Under the military assistance in the English Channel policy, Boris reportedly intends to put the military in charge of preventing small boats from crossing illegally into the UK.

This will mean migrants who cross into the UK to seek asylum will be prevented.

The BBC reports that in March last year, Homes Secretary, Priti Patel set out plans to overhaul the way people applying for asylum in the UK are treated.

Under the proposals, people who arrive in the UK by what the government calls illegal means to claim asylum will no longer have the same entitlements as those who arrive through proper channels.

How Ghana is linked

As part of this policy, other countries will have to absorb asylum seekers who are turned away by the UK and that’s where Ghana comes in.

A statement from the foreign ministry on Tuesday, January 18, 2022 indicated that Ghana had been cited as one of the countries to receive asylum seekers from the UK.

In this statement, the government of Ghana, through the ministry indicated that this information it had learned from reports from some UK newspapers was false.

They denied having any links with the said operation – ‘Operation Dead Meat’, whilst strongly indicating that Ghana has nothing to do with any such operation.

“Ghana has not engaged with the UK on any such plan and does not intend to consider any such operation in the future,” a statement from the ministry said.

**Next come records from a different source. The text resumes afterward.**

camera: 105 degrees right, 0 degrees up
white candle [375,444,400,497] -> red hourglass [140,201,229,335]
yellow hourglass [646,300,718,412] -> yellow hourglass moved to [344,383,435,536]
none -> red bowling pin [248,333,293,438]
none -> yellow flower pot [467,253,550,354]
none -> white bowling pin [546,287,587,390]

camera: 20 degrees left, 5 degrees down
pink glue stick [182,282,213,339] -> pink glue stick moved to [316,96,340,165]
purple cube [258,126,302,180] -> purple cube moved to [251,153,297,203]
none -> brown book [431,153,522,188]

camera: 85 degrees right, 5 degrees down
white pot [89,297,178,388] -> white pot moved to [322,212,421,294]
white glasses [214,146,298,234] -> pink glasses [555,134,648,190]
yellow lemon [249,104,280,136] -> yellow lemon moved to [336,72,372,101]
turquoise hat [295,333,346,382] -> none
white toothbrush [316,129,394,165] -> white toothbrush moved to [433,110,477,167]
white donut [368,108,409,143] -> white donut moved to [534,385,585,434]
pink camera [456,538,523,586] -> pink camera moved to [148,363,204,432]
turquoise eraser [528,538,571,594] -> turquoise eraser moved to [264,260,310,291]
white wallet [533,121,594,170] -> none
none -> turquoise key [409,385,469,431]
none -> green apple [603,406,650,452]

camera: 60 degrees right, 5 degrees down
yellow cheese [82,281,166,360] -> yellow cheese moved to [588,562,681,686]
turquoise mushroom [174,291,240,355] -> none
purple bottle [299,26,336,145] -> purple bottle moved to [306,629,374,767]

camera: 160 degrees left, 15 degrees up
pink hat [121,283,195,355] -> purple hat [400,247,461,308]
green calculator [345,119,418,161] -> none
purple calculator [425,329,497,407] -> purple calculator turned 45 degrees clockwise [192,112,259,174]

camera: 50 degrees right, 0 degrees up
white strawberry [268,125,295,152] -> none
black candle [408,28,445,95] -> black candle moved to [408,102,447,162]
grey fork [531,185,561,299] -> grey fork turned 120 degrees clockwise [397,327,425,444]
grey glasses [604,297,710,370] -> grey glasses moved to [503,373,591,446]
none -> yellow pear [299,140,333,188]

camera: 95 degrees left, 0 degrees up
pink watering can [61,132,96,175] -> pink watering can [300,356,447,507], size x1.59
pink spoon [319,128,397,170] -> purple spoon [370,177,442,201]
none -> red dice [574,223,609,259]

“It is recalled in this regard that the Ministry on the 8th of September, 2021 debunked in a tweet, a news item on Sky News UK about a possible Ghana interest in a partnership agreement with the UK to host deported or returned migrants of Third countries from the UK.

“This position of the [Ghana] government has not changed and the ministry advises that any publication implies otherwise should be ignored,” the statement further added.